## WHAT IS NEEDED
Reproduce the part of the nscd crash report that starts with "is too different, didn't" and goes on through "to help me?".

Unfortunately, "nscd -d" doesn't crash.

Following causes the crash:
# id clamav
uid=100(clamav) gid=101(clamav) groups=101(clamav),102(amavis)

# /usr/sbin/usermod -G clamav,amavis,amavis clamav
 -> crash

# /usr/sbin/usermod -G clamav,amavis clamav
 -> crash

# /usr/sbin/usermod -G clamav,amavis,wheel clamav
 -> crash (but changes were made in /etc/group and /etc/gshadow)

I can't produce a core file.

And the strace output between the non-crashing "nscd -d" and the crashing "nscd"
is too different, didn't find the piece of strace output in "-d" short before
the crash.

Any hints how to further debug this issue?

Comment 2 Peter Bieringer 2006-06-29 09:20:11 UTC
Same happen after upgrade to amavisd-new-2.4.2 today.

Is there no one able to help me?

Comment 7 Bastien Nocera 2006-08-04 11:50:43 UTC
This looks like this FC5 bug:
https://bugzilla.redhat.com/bugzilla/show_bug.cgi?id=191464

Which will be fixed in RHEL4.4:
"
* Mon Jul 03 2006 Jakub Jelinek <jakub> 2.3.4-2.24

<snip>
- fix nscd -i {passwd,group,hosts}, protect db prunning with a lock
  (#191464)
"

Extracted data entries
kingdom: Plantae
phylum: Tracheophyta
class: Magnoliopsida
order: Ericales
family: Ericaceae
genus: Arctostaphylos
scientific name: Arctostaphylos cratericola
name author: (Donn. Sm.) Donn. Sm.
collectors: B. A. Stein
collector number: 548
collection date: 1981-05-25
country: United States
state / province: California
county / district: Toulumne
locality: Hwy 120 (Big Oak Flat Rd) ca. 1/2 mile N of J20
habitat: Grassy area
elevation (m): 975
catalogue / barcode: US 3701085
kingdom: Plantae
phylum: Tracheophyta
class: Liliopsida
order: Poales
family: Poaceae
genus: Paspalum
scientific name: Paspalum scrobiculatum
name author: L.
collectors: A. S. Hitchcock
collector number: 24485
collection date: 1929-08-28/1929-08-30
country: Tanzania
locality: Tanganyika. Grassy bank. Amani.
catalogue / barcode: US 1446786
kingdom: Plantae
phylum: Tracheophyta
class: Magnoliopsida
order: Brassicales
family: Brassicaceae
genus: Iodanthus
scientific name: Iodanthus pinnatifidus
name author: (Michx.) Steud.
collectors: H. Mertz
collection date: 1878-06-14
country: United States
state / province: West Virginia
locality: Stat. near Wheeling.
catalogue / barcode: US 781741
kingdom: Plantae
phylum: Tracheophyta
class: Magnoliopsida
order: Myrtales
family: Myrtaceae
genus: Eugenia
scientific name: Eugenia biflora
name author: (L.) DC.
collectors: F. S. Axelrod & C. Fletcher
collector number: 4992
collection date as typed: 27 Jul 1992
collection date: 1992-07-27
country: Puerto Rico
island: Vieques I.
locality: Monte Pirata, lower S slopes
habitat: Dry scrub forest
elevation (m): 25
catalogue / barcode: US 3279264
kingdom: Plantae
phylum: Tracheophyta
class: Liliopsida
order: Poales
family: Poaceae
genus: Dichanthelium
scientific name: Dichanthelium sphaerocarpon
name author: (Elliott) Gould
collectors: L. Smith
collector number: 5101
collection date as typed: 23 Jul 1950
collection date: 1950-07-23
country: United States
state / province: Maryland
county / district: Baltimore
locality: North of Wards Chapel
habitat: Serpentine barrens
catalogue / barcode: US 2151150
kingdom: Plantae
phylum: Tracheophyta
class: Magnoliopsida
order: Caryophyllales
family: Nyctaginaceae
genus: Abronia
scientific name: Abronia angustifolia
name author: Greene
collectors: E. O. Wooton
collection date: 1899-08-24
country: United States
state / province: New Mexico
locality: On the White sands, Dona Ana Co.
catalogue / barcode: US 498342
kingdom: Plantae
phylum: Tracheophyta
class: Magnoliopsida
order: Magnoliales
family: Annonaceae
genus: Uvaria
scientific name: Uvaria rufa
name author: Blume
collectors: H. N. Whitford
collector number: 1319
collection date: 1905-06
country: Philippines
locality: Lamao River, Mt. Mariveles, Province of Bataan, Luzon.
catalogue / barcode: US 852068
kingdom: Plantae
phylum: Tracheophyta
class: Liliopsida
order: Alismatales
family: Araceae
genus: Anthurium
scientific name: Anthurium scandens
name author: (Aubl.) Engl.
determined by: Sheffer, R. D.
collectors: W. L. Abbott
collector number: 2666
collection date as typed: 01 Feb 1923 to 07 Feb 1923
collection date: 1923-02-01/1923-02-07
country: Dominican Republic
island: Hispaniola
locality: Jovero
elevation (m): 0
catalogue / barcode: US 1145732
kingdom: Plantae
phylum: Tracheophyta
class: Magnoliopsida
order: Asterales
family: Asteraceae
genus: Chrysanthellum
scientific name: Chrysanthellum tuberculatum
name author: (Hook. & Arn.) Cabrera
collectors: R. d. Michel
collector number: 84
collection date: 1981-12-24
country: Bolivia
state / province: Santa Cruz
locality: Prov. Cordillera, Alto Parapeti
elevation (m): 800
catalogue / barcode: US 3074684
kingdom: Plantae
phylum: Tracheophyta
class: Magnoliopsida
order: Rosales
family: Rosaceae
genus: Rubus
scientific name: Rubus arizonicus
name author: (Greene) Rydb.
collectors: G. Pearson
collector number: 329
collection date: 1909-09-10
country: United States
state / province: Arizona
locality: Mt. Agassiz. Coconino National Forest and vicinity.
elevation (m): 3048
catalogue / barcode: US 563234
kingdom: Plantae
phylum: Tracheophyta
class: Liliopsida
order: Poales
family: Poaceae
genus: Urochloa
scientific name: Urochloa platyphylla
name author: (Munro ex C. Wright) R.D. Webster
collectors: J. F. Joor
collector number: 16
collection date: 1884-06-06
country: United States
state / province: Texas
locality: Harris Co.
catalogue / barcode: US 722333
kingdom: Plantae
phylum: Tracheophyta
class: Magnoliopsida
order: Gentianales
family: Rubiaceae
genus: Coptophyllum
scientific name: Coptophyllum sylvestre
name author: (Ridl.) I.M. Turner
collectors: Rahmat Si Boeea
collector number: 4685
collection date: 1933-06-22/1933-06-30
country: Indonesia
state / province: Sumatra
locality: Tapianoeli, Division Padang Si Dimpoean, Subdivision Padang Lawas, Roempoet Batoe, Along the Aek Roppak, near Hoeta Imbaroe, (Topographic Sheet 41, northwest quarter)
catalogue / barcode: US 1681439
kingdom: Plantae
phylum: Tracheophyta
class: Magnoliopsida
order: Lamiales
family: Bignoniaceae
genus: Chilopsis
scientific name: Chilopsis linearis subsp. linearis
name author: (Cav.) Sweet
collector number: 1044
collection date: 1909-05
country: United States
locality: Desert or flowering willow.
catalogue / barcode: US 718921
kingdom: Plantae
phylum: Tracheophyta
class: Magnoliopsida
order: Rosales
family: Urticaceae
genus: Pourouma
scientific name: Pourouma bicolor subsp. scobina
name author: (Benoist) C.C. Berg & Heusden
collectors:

## RESULT OF THE TASK
is too different, didn't find the piece of strace output in "-d" short before
the crash.

Any hints how to further debug this issue?

Comment 2 Peter Bieringer 2006-06-29 09:20:11 UTC
Same happen after upgrade to amavisd-new-2.4.2 today.

Is there no one able to help me?